Tom and Diane Voight, owners of Wintercount, pose in their backyard in New Castle.
Courtesy/ Wintercount

For 40 years, New Castle residents Tom and Diane Voight have highlighted work by Native American artists through their business Wintercount

Wintercount transforms art by Native American artists, including members of the Navajo, Lakota, Seneca, Cherokee, Pueblo and Seminole communities, into cards and prints for wholesale and retail, supporting artists while exposing their work to a wider audience.

“My paintings are my connection with a way of life, simple, yet rich in tradition and history,” Beverly Blacksheep, a Navajo artist who works with Wintercount, said on the Wintercount website. “Through my art I have come to realize a deep appreciation of my heritage and the importance of preserving that heritage for generations to come.”



Tom began the business in 1984 with his-then business partner, Dale Two Eagles. “The idea was to get greeting cards done by American Indian artists so they could express their traditions and cultures through their artwork,” Tom said. 

“At the time (1984) there were a lot of greeting cards with American Indian themes, but they were all done by non-American Indians,” he added. “We just felt that they should be able to express themselves.”



The name Wintercount was inspired by the pictographic calendars or records used by some Native Americans to record important historical events. Each winter, tribe elders would choose one event as a reminder of the year and paint it on an animal hide, which was kept as a record known as a winter count. 

Wintercount began with Two Eagles’ art, expanding to other Native American artists Tom and Diane met at pow wows and art shows.

The business perfectly combines the couple’s unique specializations — Tom’s masters degree in Native American history intertwines with Diane’s background in commercial art. “We combined our two loves and created this business,” Diane said.

Wintercount works with tribal cultural centers, the Native American Rights Fund and completes special projects, like personalized greeting cards, for Native American tribes. The business’ greeting cards are sold at museums, national and state parks, cultural centers and trading posts, including the Ute Indian Museum in Montrose.
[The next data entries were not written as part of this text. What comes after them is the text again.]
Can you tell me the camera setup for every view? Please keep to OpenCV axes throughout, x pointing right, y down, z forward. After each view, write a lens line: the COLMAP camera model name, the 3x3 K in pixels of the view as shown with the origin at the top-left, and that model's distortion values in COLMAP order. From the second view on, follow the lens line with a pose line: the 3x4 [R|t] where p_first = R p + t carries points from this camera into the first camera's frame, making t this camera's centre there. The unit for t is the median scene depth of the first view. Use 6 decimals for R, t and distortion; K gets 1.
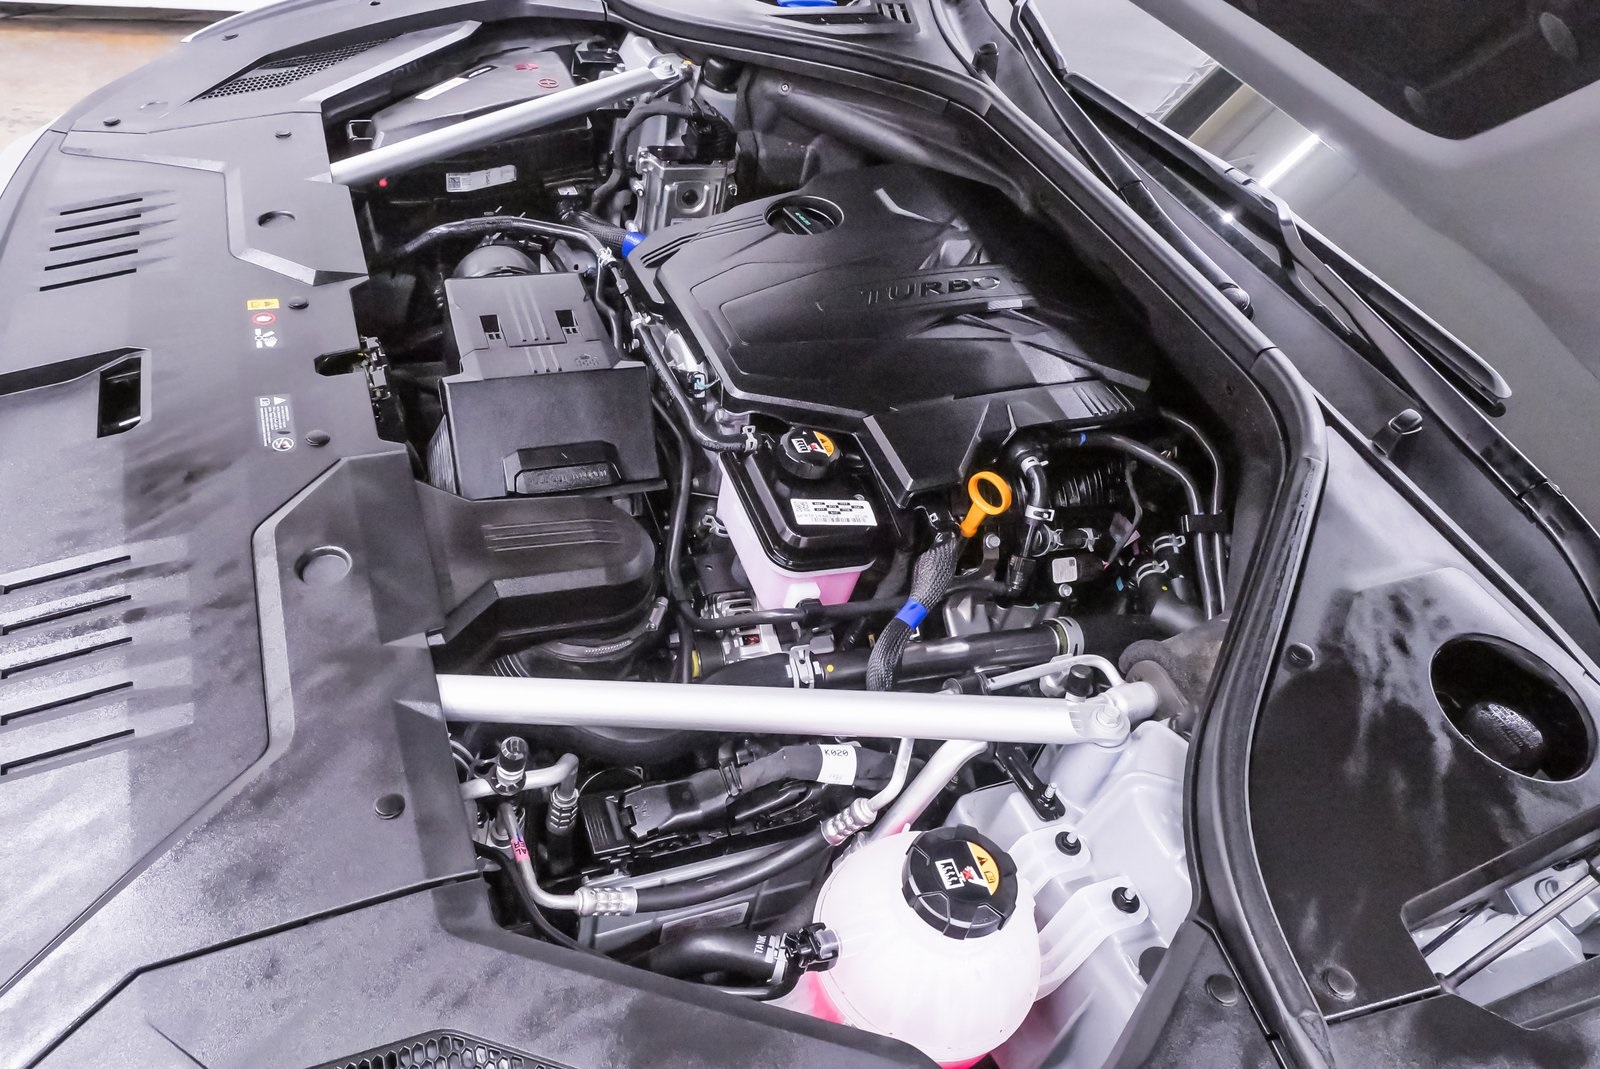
lens RADIAL K [[1159.7, 0, 798.2], [0, 1159.7, 545.0], [0, 0, 1]] dist [-0.044296, 0.023446]
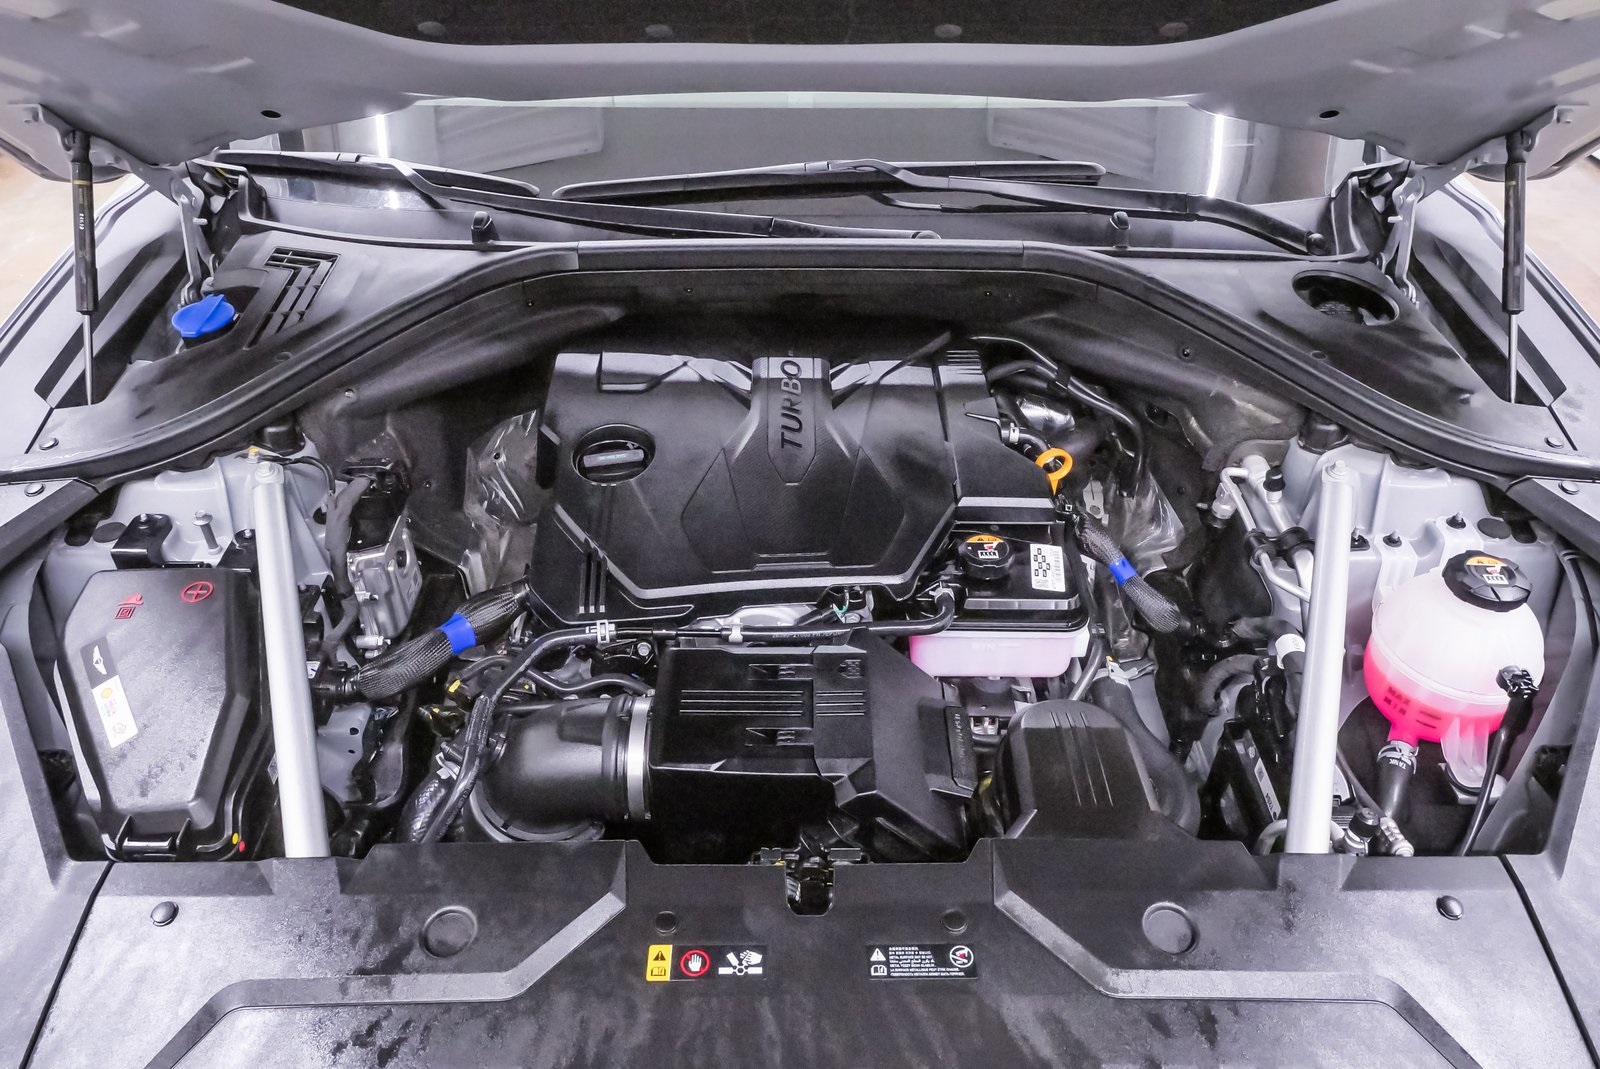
lens RADIAL K [[1159.7, 0, 798.4], [0, 1159.7, 531.8], [0, 0, 1]] dist [-0.044296, 0.023446]
pose [[0.350804, -0.715016, 0.604722, -0.627782], [0.682661, 0.637302, 0.357520, -0.543941], [-0.641023, 0.287401, 0.711681, 0.299935]]
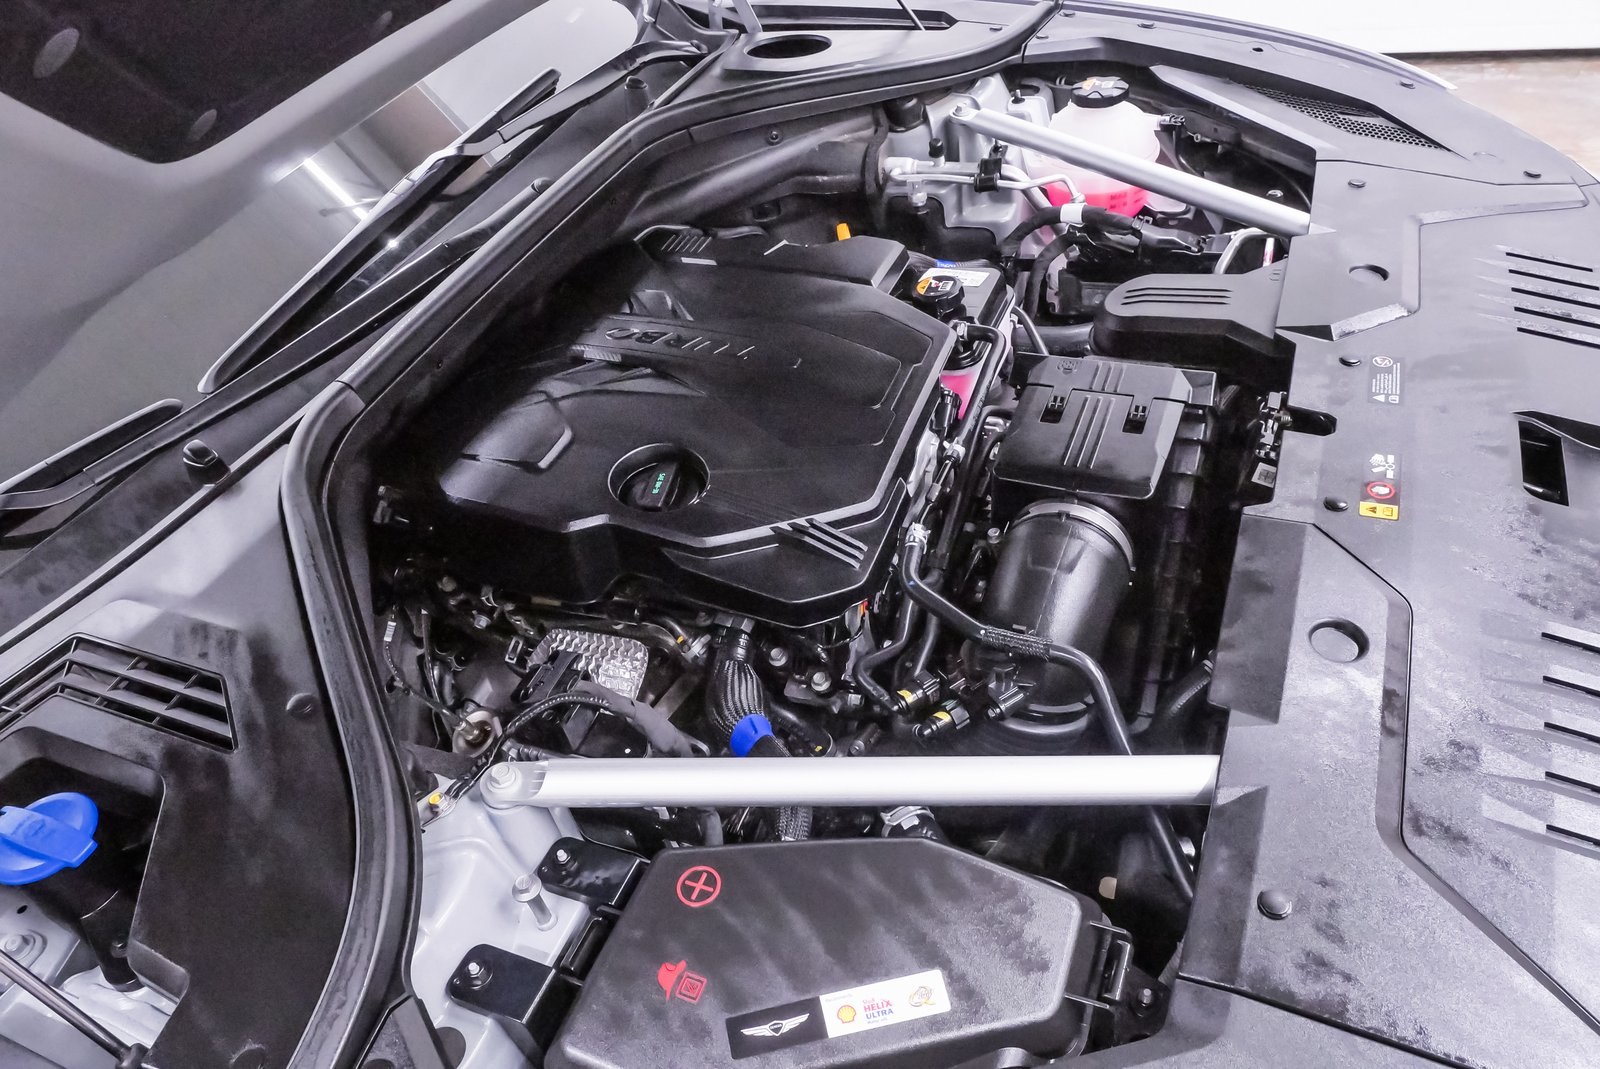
lens RADIAL K [[1159.7, 0, 793.9], [0, 1159.7, 538.4], [0, 0, 1]] dist [-0.044296, 0.023446]
pose [[-0.729180, -0.490487, 0.477200, -0.514893], [0.493678, 0.105869, 0.863176, -1.033459], [-0.473897, 0.864994, 0.164946, 0.986799]]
Diane and Tom have even collaborated with the Smithsonian. 

“We actually went and met with Smithsonian buyers in Washington, D.C. and we took the stuff along that David Dawangyumptawa, a Hopi artist, was doing, because they had expressed an interest in Hopi art,” Tom said. “…They loved them. They exhibited them in their stores and then they would get orders, and we would ship direct and they carried our cards in the shop.”